> Prompt A: Filter the records, keeping each line that contains the word "type".

> Document extract:
* START *
I took a different approach in 2016 and invested more into alternative investments and hard assets. In combination with traditional investments I enjoyed a return rate of 12%. I am happy with this so I doubt I will change much in 2017.


----------



## OnlyMyOpinion (Sep 1, 2013)

newfoundlander61 said:


> "Mawer Balanced Fund, with one of the best track records in Canada, posted only a 3.2% gain in 2016." This was my only holding and thus I made 3.2%, nothing to brag about thats for sure.


It's the tide that raises your boat not the waves, 2016 saw a good sized wave in some ports. 
I have a fair chunk in MAW104 as well but have no intention of making changes at this point.


----------



## agent99 (Sep 11, 2013)

james4beach said:


> It's also useful to look at how some of the best fund managers in the country did.
> 
> Mawer Balanced Fund, with one of the best track records in Canada, posted only a 3.2% gain in 2016.
> RBC Monthly Income (one of the rare mutual funds I recommend to people) had a 11.7% gain in 2016.
> ...


The Mawer balanced funds have global content. That could be part of reason they underperformed Canadian balanced funds. Even DIY portfolios like some of us have did much better. It was hard not to at least get into double figures in 2016. As of Nov 30th, 64 Canadian balanced funds exceeded 10%. http://globefunddb.theglobeandmail....&pi_portfolio_id=&pi_fund_arr=&pi_manager_id=

By the way, so far as I know the RBC Monthly Income fund is not available for purchase in registered funds incl TFSAs. I did own it at one time, but now use the TD Monthly Income which has good long term performance and can be bought in registered funds. Justuse it to mop up distributions. As an amateur investor I don't recommend it or anything else, for that matter


----------



## AltaRed (Jun 8, 2009)

newfoundlander61 said:


> "Mawer Balanced Fund, with one of the best track records in Canada, posted only a 3.2% gain in 2016." This was my only holding and thus I made 3.2%, nothing to brag about thats for sure.
* END *
> Prompt B: Output verbatim the portion of the forum thread on 2016 fund returns starting with "The Mawer balanced" and going on through "(Jun 8, 2009)".

> Record excerpts:
* START *
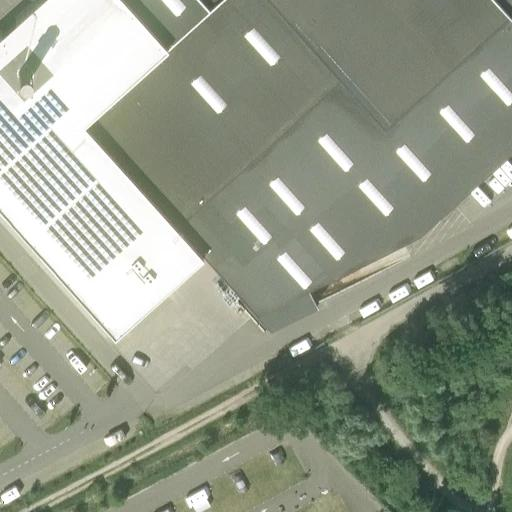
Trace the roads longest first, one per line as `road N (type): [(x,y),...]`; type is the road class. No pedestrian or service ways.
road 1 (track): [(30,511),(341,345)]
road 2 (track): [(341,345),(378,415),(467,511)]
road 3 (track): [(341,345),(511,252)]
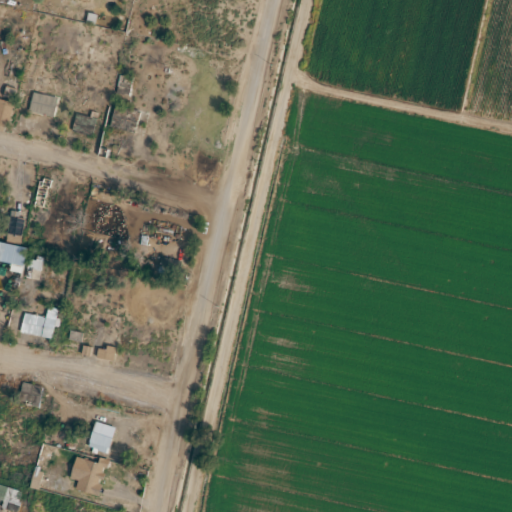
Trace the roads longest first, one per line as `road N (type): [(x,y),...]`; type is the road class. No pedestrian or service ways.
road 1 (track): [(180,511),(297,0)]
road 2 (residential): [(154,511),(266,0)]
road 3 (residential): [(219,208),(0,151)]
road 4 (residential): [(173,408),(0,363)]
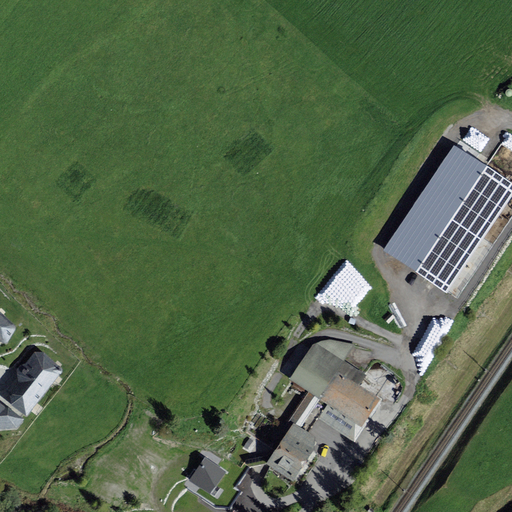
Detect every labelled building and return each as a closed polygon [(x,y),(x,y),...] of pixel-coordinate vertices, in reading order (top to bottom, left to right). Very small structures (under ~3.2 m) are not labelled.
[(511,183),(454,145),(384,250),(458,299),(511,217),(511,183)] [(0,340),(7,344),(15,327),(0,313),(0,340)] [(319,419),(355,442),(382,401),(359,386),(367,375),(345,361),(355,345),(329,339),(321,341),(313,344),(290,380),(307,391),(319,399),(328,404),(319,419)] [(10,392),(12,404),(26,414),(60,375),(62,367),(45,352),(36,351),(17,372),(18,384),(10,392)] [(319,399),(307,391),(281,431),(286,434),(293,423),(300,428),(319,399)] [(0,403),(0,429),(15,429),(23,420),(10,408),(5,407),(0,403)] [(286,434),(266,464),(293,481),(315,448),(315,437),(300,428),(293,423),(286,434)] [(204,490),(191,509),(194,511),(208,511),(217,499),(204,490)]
* END *
* START *
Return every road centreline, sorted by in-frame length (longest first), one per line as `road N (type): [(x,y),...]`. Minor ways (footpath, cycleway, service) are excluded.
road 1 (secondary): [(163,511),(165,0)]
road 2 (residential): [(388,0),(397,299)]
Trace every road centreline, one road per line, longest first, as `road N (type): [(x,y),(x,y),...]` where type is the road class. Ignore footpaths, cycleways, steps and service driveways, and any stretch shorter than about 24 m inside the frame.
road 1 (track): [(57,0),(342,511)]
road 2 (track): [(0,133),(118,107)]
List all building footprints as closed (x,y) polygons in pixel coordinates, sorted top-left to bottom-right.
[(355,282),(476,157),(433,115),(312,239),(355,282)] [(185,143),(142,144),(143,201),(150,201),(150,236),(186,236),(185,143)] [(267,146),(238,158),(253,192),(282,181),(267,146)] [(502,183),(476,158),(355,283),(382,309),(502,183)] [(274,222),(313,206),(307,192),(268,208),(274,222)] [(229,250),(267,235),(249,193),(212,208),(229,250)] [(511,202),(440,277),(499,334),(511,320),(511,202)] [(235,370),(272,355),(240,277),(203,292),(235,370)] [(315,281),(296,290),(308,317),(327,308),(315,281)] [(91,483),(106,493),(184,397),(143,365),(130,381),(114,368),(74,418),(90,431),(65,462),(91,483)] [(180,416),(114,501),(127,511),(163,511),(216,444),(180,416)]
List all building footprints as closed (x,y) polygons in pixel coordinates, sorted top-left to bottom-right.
* END *
> Output A:
Trace the roads longest first, one per line as `road N (type): [(x,y),...]`; type is the road class. No pedestrian or service ways.
Trace the roads longest first, one per line as `road N (type): [(x,y),...]`; type is the road class. No pedestrian or service ways.
Return every road centreline, sorted by in-frame length (longest first), one per line as `road N (type): [(x,y),...]`. Minor ways (footpath, cycleway, service) are excluded.
Trace every road centreline, one road per line, longest first, as `road N (type): [(x,y),(x,y),...]` where type is the road class. Ignore footpaths, cycleways, steps and service driveways, and any stretch shorter than about 24 m inside the frame.

> Output B:
The Mawer balanced funds have global content. That could be part of reason they underperformed Canadian balanced funds. Even DIY portfolios like some of us have did much better. It was hard not to at least get into double figures in 2016. As of Nov 30th, 64 Canadian balanced funds exceeded 10%. http://globefunddb.theglobeandmail....&pi_portfolio_id=&pi_fund_arr=&pi_manager_id=

By the way, so far as I know the RBC Monthly Income fund is not available for purchase in registered funds incl TFSAs. I did own it at one time, but now use the TD Monthly Income which has good long term performance and can be bought in registered funds. Justuse it to mop up distributions. As an amateur investor I don't recommend it or anything else, for that matter


----------



## AltaRed (Jun 8, 2009)